EXERCISE MATERIALS:
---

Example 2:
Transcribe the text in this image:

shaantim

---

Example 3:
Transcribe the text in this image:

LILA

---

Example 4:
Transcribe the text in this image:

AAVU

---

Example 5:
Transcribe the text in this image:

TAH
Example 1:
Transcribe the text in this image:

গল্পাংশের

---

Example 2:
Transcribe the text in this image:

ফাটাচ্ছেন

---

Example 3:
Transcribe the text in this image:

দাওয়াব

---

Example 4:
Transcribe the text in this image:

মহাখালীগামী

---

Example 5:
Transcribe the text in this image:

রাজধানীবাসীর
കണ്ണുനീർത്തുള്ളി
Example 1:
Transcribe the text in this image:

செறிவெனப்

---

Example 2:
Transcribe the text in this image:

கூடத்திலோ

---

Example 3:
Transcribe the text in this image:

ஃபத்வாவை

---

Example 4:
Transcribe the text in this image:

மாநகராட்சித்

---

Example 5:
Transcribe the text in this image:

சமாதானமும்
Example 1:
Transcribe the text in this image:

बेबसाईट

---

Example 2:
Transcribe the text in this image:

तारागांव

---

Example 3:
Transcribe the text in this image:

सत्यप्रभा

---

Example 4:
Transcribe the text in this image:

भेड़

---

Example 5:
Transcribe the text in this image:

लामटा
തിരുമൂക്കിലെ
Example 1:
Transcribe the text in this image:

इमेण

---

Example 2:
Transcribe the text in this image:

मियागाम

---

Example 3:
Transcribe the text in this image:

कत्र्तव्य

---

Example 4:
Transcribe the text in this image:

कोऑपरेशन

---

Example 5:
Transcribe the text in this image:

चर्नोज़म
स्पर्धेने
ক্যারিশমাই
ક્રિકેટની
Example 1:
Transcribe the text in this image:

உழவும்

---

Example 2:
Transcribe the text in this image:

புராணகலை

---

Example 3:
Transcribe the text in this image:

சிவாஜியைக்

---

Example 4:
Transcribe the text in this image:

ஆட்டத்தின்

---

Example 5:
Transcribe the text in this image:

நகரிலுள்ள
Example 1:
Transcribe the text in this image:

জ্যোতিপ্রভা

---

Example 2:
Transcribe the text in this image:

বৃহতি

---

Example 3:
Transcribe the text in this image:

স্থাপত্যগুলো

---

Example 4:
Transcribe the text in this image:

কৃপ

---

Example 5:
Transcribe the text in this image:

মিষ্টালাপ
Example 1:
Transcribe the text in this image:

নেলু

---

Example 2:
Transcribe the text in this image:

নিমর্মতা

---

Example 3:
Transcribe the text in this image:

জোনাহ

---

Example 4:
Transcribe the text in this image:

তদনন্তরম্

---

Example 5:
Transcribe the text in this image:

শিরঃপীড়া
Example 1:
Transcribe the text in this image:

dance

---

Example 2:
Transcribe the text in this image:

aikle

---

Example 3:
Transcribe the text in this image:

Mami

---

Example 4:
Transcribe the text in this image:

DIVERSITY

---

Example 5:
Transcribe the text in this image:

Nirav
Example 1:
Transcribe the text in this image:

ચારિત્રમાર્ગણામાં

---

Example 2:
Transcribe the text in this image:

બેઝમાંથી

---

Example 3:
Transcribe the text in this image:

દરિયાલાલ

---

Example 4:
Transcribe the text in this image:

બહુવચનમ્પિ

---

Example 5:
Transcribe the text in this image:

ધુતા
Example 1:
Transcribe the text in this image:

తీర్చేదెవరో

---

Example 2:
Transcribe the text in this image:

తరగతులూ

TASK STATEMENT:
Could you print every item above again, matching each one character for character?

OUTPUT:
---

Example 2:
Transcribe the text in this image:

shaantim

---

Example 3:
Transcribe the text in this image:

LILA

---

Example 4:
Transcribe the text in this image:

AAVU

---

Example 5:
Transcribe the text in this image:

TAH
Example 1:
Transcribe the text in this image:

গল্পাংশের

---

Example 2:
Transcribe the text in this image:

ফাটাচ্ছেন

---

Example 3:
Transcribe the text in this image:

দাওয়াব

---

Example 4:
Transcribe the text in this image:

মহাখালীগামী

---

Example 5:
Transcribe the text in this image:

রাজধানীবাসীর
കണ്ണുനീർത്തുള്ളി
Example 1:
Transcribe the text in this image:

செறிவெனப்

---

Example 2:
Transcribe the text in this image:

கூடத்திலோ

---

Example 3:
Transcribe the text in this image:

ஃபத்வாவை

---

Example 4:
Transcribe the text in this image:

மாநகராட்சித்

---

Example 5:
Transcribe the text in this image:

சமாதானமும்
Example 1:
Transcribe the text in this image:

बेबसाईट

---

Example 2:
Transcribe the text in this image:

तारागांव

---

Example 3:
Transcribe the text in this image:

सत्यप्रभा

---

Example 4:
Transcribe the text in this image:

भेड़

---

Example 5:
Transcribe the text in this image:

लामटा
തിരുമൂക്കിലെ
Example 1:
Transcribe the text in this image:

इमेण

---

Example 2:
Transcribe the text in this image:

मियागाम

---

Example 3:
Transcribe the text in this image:

कत्र्तव्य

---

Example 4:
Transcribe the text in this image:

कोऑपरेशन

---

Example 5:
Transcribe the text in this image:

चर्नोज़म
स्पर्धेने
ক্যারিশমাই
ક્રિકેટની
Example 1:
Transcribe the text in this image:

உழவும்

---

Example 2:
Transcribe the text in this image:

புராணகலை

---

Example 3:
Transcribe the text in this image:

சிவாஜியைக்

---

Example 4:
Transcribe the text in this image:

ஆட்டத்தின்

---

Example 5:
Transcribe the text in this image:

நகரிலுள்ள
Example 1:
Transcribe the text in this image:

জ্যোতিপ্রভা

---

Example 2:
Transcribe the text in this image:

বৃহতি

---

Example 3:
Transcribe the text in this image:

স্থাপত্যগুলো

---

Example 4:
Transcribe the text in this image:

কৃপ

---

Example 5:
Transcribe the text in this image:

মিষ্টালাপ
Example 1:
Transcribe the text in this image:

নেলু

---

Example 2:
Transcribe the text in this image:

নিমর্মতা

---

Example 3:
Transcribe the text in this image:

জোনাহ

---

Example 4:
Transcribe the text in this image:

তদনন্তরম্

---

Example 5:
Transcribe the text in this image:

শিরঃপীড়া
Example 1:
Transcribe the text in this image:

dance

---

Example 2:
Transcribe the text in this image:

aikle

---

Example 3:
Transcribe the text in this image:

Mami

---

Example 4:
Transcribe the text in this image:

DIVERSITY

---

Example 5:
Transcribe the text in this image:

Nirav
Example 1:
Transcribe the text in this image:

ચારિત્રમાર્ગણામાં

---

Example 2:
Transcribe the text in this image:

બેઝમાંથી

---

Example 3:
Transcribe the text in this image:

દરિયાલાલ

---

Example 4:
Transcribe the text in this image:

બહુવચનમ્પિ

---

Example 5:
Transcribe the text in this image:

ધુતા
Example 1:
Transcribe the text in this image:

తీర్చేదెవరో

---

Example 2:
Transcribe the text in this image:

తరగతులూ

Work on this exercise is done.